DATA EXTRACT Block Start

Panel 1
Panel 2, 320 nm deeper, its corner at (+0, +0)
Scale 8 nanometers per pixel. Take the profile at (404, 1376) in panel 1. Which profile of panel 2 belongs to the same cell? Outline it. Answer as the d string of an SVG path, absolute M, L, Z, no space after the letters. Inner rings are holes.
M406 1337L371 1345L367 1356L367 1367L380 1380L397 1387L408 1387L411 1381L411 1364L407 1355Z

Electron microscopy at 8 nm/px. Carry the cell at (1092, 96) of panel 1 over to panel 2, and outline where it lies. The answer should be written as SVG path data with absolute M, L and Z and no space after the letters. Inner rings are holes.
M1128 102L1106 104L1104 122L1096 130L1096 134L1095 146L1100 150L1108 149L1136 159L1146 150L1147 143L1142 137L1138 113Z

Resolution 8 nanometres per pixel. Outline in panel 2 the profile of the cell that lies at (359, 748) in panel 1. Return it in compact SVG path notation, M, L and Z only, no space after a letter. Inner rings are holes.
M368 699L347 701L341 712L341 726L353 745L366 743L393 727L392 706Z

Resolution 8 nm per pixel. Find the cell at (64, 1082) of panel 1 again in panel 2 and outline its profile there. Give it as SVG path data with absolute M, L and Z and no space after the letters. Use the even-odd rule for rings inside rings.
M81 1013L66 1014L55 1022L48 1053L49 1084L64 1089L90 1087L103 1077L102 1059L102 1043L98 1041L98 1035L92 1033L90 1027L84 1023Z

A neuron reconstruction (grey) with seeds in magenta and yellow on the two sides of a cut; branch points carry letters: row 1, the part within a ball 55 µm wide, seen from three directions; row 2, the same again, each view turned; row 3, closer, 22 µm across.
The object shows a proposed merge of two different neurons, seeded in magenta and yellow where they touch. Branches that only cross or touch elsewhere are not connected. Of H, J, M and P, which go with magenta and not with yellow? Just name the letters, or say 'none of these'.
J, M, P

DATA EXTRACT Block End

PROBLEM DETAILS:
Each record, exactly as written, is to be printed again.

EXERCISE SOLUTION:
Panel 1
Panel 2, 320 nm deeper, its corner at (+0, +0)
Scale 8 nanometers per pixel. Take the profile at (404, 1376) in panel 1. Which profile of panel 2 belongs to the same cell? Outline it. Answer as the d string of an SVG path, absolute M, L, Z, no space after the letters. Inner rings are holes.
M406 1337L371 1345L367 1356L367 1367L380 1380L397 1387L408 1387L411 1381L411 1364L407 1355Z

Electron microscopy at 8 nm/px. Carry the cell at (1092, 96) of panel 1 over to panel 2, and outline where it lies. The answer should be written as SVG path data with absolute M, L and Z and no space after the letters. Inner rings are holes.
M1128 102L1106 104L1104 122L1096 130L1096 134L1095 146L1100 150L1108 149L1136 159L1146 150L1147 143L1142 137L1138 113Z

Resolution 8 nanometres per pixel. Outline in panel 2 the profile of the cell that lies at (359, 748) in panel 1. Return it in compact SVG path notation, M, L and Z only, no space after a letter. Inner rings are holes.
M368 699L347 701L341 712L341 726L353 745L366 743L393 727L392 706Z

Resolution 8 nm per pixel. Find the cell at (64, 1082) of panel 1 again in panel 2 and outline its profile there. Give it as SVG path data with absolute M, L and Z and no space after the letters. Use the even-odd rule for rings inside rings.
M81 1013L66 1014L55 1022L48 1053L49 1084L64 1089L90 1087L103 1077L102 1059L102 1043L98 1041L98 1035L92 1033L90 1027L84 1023Z

A neuron reconstruction (grey) with seeds in magenta and yellow on the two sides of a cut; branch points carry letters: row 1, the part within a ball 55 µm wide, seen from three directions; row 2, the same again, each view turned; row 3, closer, 22 µm across.
The object shows a proposed merge of two different neurons, seeded in magenta and yellow where they touch. Branches that only cross or touch elsewhere are not connected. Of H, J, M and P, which go with magenta and not with yellow? Just name the letters, or say 'none of these'.
J, M, P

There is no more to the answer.